PoC Code for Linux Kernel Privilege Escalation Flaw (CVE-2023-259) Published
Cybersecurity researcher Yordan has released the details, and a proof-of-concept (PoC) exploit for a high-severity vulnerability (CVE-2023-2598, CVSS score of 7.8) that exists in Linux kernel 6.3-rc1.
Discovered by white hat hacker Tobias Holl, the kernel vulnerability is an out-of-bounds access flaw to physical memory in the buffer registration code for io_uring. By sending a specially crafted request, an authenticated attacker could exploit this vulnerability to gain elevated privileges. This ability to manipulate memory could be used to gain elevated privileges and execute arbitrary code, effectively compromising the system.
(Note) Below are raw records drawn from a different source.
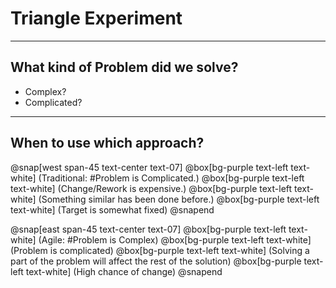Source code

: # Triangle Experiment
---
## What kind of Problem did we solve?
- Complex?
- Complicated?
---
## When to use which approach?
@snap[west span-45 text-center text-07]
@box[bg-purple  text-left text-white] (Traditional: #Problem is Complicated.)
@box[bg-purple  text-left text-white] (Change/Rework is expensive.)
@box[bg-purple  text-left text-white] (Something similar has been done before.)
@box[bg-purple  text-left text-white] (Target is somewhat fixed)
@snapend

@snap[east span-45 text-center text-07]
@box[bg-purple  text-left text-white] (Agile: #Problem is Complex)
@box[bg-purple  text-left text-white] (Problem is complicated)
@box[bg-purple  text-left text-white] (Solving a part of the problem will affect the rest of the solution)
@box[bg-purple  text-left text-white] (High chance of change)
@snapend
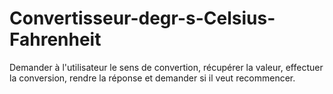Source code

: # Convertisseur-degr-s-Celsius-Fahrenheit
Demander à l'utilisateur le sens de convertion, récupérer la valeur, effectuer la conversion, rendre la réponse et demander si il veut recommencer.
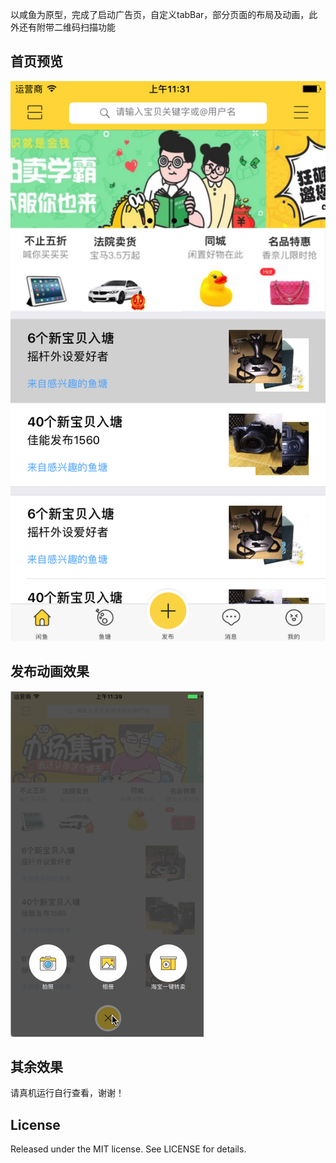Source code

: 以咸鱼为原型，完成了启动广告页，自定义tabBar，部分页面的布局及动画，此外还有附带二维码扫描功能

## 首页预览

![pic1](pic1.png)

## 发布动画效果

![post](post.gif)



## 其余效果

请真机运行自行查看，谢谢！

## License

Released under the MIT license. See LICENSE for details.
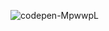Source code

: ![codepen-MpwwpL](https://github.com/JMBoulos12/animejs/assets/65892342/abca80e4-28be-46c7-96bc-68b8a94c239e)
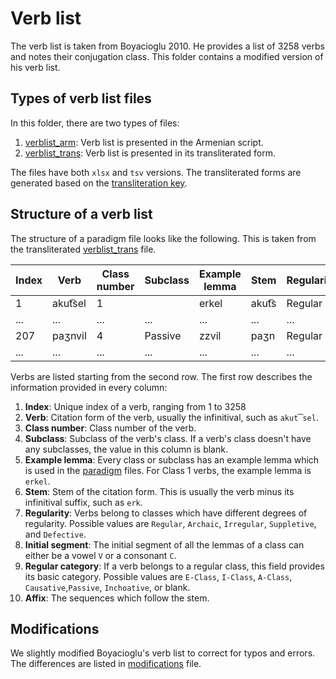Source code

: # Verb list

The verb list is taken from Boyacioglu 2010. He provides a list of 3258 verbs and notes their conjugation class. This folder contains a modified version of his verb list.

## Types of verb list files

In this folder, there are two types of files:
1) [verblist_arm](verblist_tsv/verblist_arm.tsv): Verb list is presented in the Armenian script.
2) [verblist_trans](verblist_tsv/verblist_trans.tsv): Verb list is presented in its transliterated form.

The files have both `xlsx` and `tsv` versions.  The transliterated forms are generated based on  the [transliteration key](../transliteration.md).
## Structure of a verb list

The structure of a paradigm file looks like the following. This is taken from the transliterated [verblist_trans](verblist_tsv/verblist_trans.tsv) file.

|Index|	Verb|	Class number|	Subclass|	Example lemma|	Stem|	Regularity	|Initial segment	|Regular category|	Affix|
|-	|-|	- |	- |	-|	-|	 -|	- |	- |	  -|
1|	akut͡sel|	1|	 |  erkel|akut͡s|	Regular|	V|		E-Class|	-el|
|...	|...|... |... |...|	...| ...|...  |... |	  ...|	 
207|	paʒnvil	|4|	Passive|zzvil|	paʒn|	Regular	|C|	Passive|	-vil
|...	|...|... |... |...|	...| ...|...  |... |	  ...|	 

Verbs are listed starting from the second row. The first row describes the information provided in every column:

1) **Index**: Unique index of a verb, ranging from 1 to 3258
1) **Verb**: Citation form of the verb, usually the infinitival, such as `akut͡sel`.
1) **Class number**: Class number of the verb.
1) **Subclass**: Subclass of the verb's class. If a verb's class doesn't have any subclasses, the value in this column is blank.
1) **Example lemma**: Every class or subclass has an example lemma which is used in the [paradigm](../paradigms) files. For Class 1 verbs, the example lemma is `erkel`.
1) **Stem**: Stem of the citation form. This is usually the verb minus its infinitival suffix, such as `erk`.
1) **Regularity**: Verbs belong to classes which have different degrees of regularity. Possible values are `Regular`, `Archaic`, `Irregular`, `Suppletive`, and `Defective`.
1) **Initial segment**: The initial segment of all the lemmas of a class can either be a vowel `V` or a consonant `C`.
1) **Regular category**: If a verb belongs to a regular class, this field provides its basic category. Possible values are `E-Class`, `I-Class`, `A-Class`, `Causative`,`Passive`,  `Inchoative`, or blank.
1) **Affix**: The sequences which follow the stem.

## Modifications
We slightly modified Boyacioglu's verb list to correct for typos and errors. The differences are listed in [modifications](modifications.md) file.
In a nutshell, io_uring is an API for Linux allowing applications to perform “system calls” asynchronously. It provides significant performance improvements over using normal syscalls. It allows your program to not wait on blocking syscalls and because of how it is implemented, lowers the number of actual syscalls needed to be performed.
“The root cause of the vulnerability is a faulty optimization when buffers are registered,” Yordan wrote in the write-up.
“Buffers get registered through an io_uring_register system call by passing the IORING_REGISTER_BUFFERS opcode. This invokes io_sqe_buffers_register, which in return calls io_sqe_buffer_register to register each of the buffers. This is where the vulnerability arises,” Yordan added.
Bug reproduction steps:
- Create a memfd
- fallocate a single page in that file descriptor
- Use MAP_FIXED to map this page repeatedly, in consecutive locations
- Register the entire region that you just filled up with that page as a fixed buffer with IORING_REGISTER_BUFFERS
- Use IORING_OP_WRITE_FIXED to write the buffer to some other file (OOB read) or IORING_OP_READ_FIXED to read data into the buffer (OOB write).
Yordan also released a proof-of-concept (PoC) exploit demonstrating the CVE-2023-2598 flaw’s impact.
The Linux kernel vulnerability was promptly addressed in the kernel version 6.4-rc1, released shortly after its disclosure. However, system administrators must ensure that their Linux installations are updated to the latest version to mitigate the risk of exploitation.